* [Brano scelto]:
□ □ □ □
Ci sono emozioni molto difficili. Emozioni che ci fanno pensare che la cosa migliore del mondo sia evitare le situazioni in cui possiamo provarle.

Poi ci sono emozioni che, quando sorgono, diventano esse stesse una forma di evitamento. La vergogna è una di queste.
Torno spesso sul tema della vergogna non solo perché sono un’esperta in materia. Ci torno spesso anche perché non finisco mai di stupirmi nello scoprire quanto è diffusa, presente e portatrice di patologia. Chi prova molta vergogna è costretto da questo sentimento a nascondersi e, certamente, nascondiamo tutte quelle parti di noi che ci suscitano vergogna.

Così alla fine, siccome sono una riordinatrice (che vuol dire che non riesco ad evitare di dare struttura a quello che capisco), mi sembra che la vergogna prenda essenzialmente tre strade.

La prima strada è quella di farci maturare un atteggiamento autocritico. Dietro al perfezionismo personale sta, molto molto spesso, una forma di vergogna. Siccome a volte ci siamo vergognati, puniamo noi stessi con la critica proprio perchè siamo noi stessi ad esserci messi in una incresciosa situazione in cui abbiamo provato vergogna. Questa è la strada dei riflessivi che, per qualsiasi evento, trovano una propria responsabilità. La riflessione è una bella cosa ma non deve diventare un’arma di attacco personale. Ovviamente sono ottimi incassatori.
□ □ □ □
* [Dati forniti]:
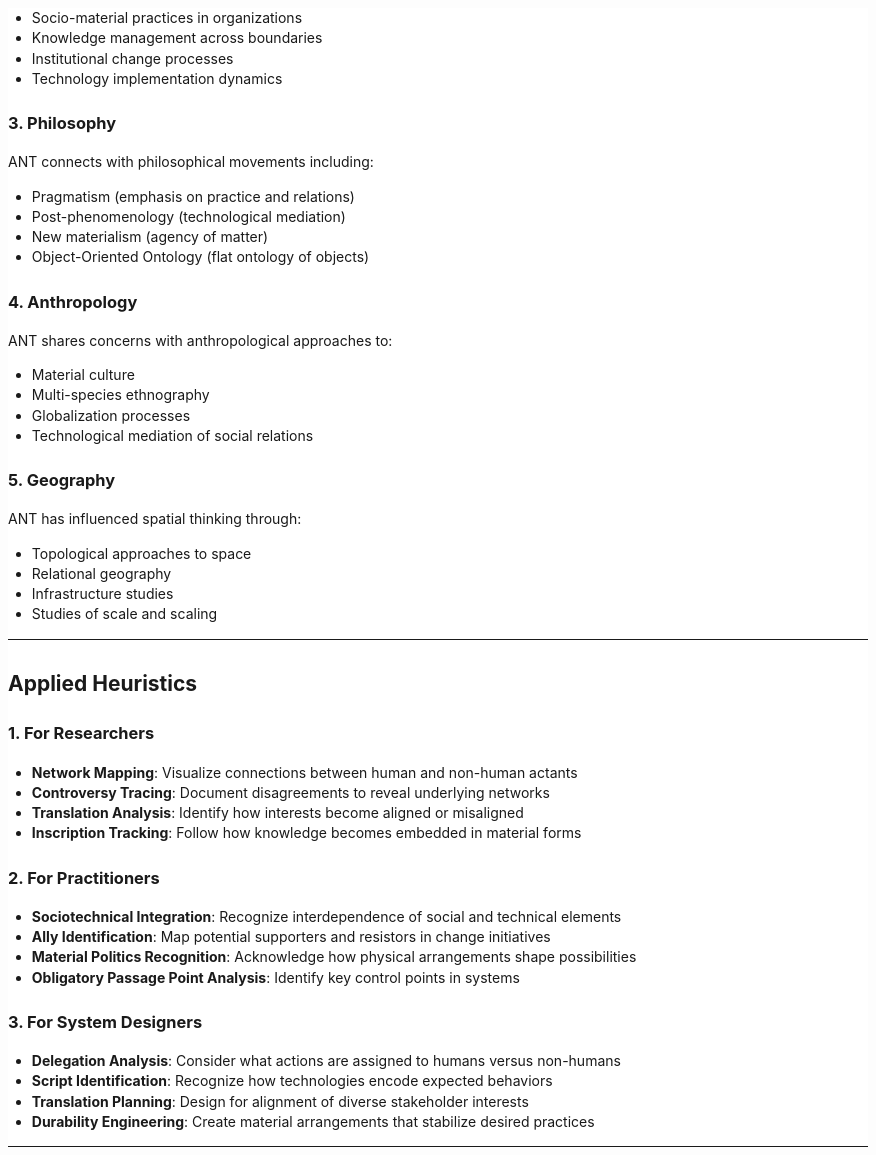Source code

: - Socio-material practices in organizations
- Knowledge management across boundaries
- Institutional change processes
- Technology implementation dynamics

### 3. **Philosophy**

ANT connects with philosophical movements including:

- Pragmatism (emphasis on practice and relations)
- Post-phenomenology (technological mediation)
- New materialism (agency of matter)
- Object-Oriented Ontology (flat ontology of objects)

### 4. **Anthropology**

ANT shares concerns with anthropological approaches to:

- Material culture
- Multi-species ethnography
- Globalization processes
- Technological mediation of social relations

### 5. **Geography**

ANT has influenced spatial thinking through:

- Topological approaches to space
- Relational geography
- Infrastructure studies
- Studies of scale and scaling

---

## Applied Heuristics

### 1. **For Researchers**

- **Network Mapping**: Visualize connections between human and non-human actants
- **Controversy Tracing**: Document disagreements to reveal underlying networks
- **Translation Analysis**: Identify how interests become aligned or misaligned
- **Inscription Tracking**: Follow how knowledge becomes embedded in material forms

### 2. **For Practitioners**

- **Sociotechnical Integration**: Recognize interdependence of social and technical elements
- **Ally Identification**: Map potential supporters and resistors in change initiatives
- **Material Politics Recognition**: Acknowledge how physical arrangements shape possibilities
- **Obligatory Passage Point Analysis**: Identify key control points in systems

### 3. **For System Designers**

- **Delegation Analysis**: Consider what actions are assigned to humans versus non-humans
- **Script Identification**: Recognize how technologies encode expected behaviors
- **Translation Planning**: Design for alignment of diverse stakeholder interests
- **Durability Engineering**: Create material arrangements that stabilize desired practices

---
□ □ □ □
* [Esercizi proposti]:
[a] Stampa il brano sulla vergogna per intero, senza alcuna modifica.
[b] Riporta senza modifiche le righe dei dati dalla prima fino a quella che contiene "### 5. **Geography**", entrambe incluse, e nient'altro. Escludi le immagini dalla risposta.

* [Risposte agli esercizi]:
[a]
Ci sono emozioni molto difficili. Emozioni che ci fanno pensare che la cosa migliore del mondo sia evitare le situazioni in cui possiamo provarle.

Poi ci sono emozioni che, quando sorgono, diventano esse stesse una forma di evitamento. La vergogna è una di queste.
Torno spesso sul tema della vergogna non solo perché sono un’esperta in materia. Ci torno spesso anche perché non finisco mai di stupirmi nello scoprire quanto è diffusa, presente e portatrice di patologia. Chi prova molta vergogna è costretto da questo sentimento a nascondersi e, certamente, nascondiamo tutte quelle parti di noi che ci suscitano vergogna.

Così alla fine, siccome sono una riordinatrice (che vuol dire che non riesco ad evitare di dare struttura a quello che capisco), mi sembra che la vergogna prenda essenzialmente tre strade.

La prima strada è quella di farci maturare un atteggiamento autocritico. Dietro al perfezionismo personale sta, molto molto spesso, una forma di vergogna. Siccome a volte ci siamo vergognati, puniamo noi stessi con la critica proprio perchè siamo noi stessi ad esserci messi in una incresciosa situazione in cui abbiamo provato vergogna. Questa è la strada dei riflessivi che, per qualsiasi evento, trovano una propria responsabilità. La riflessione è una bella cosa ma non deve diventare un’arma di attacco personale. Ovviamente sono ottimi incassatori.

[b]
Source code

: - Socio-material practices in organizations
- Knowledge management across boundaries
- Institutional change processes
- Technology implementation dynamics

### 3. **Philosophy**

ANT connects with philosophical movements including:

- Pragmatism (emphasis on practice and relations)
- Post-phenomenology (technological mediation)
- New materialism (agency of matter)
- Object-Oriented Ontology (flat ontology of objects)

### 4. **Anthropology**

ANT shares concerns with anthropological approaches to:

- Material culture
- Multi-species ethnography
- Globalization processes
- Technological mediation of social relations

### 5. **Geography**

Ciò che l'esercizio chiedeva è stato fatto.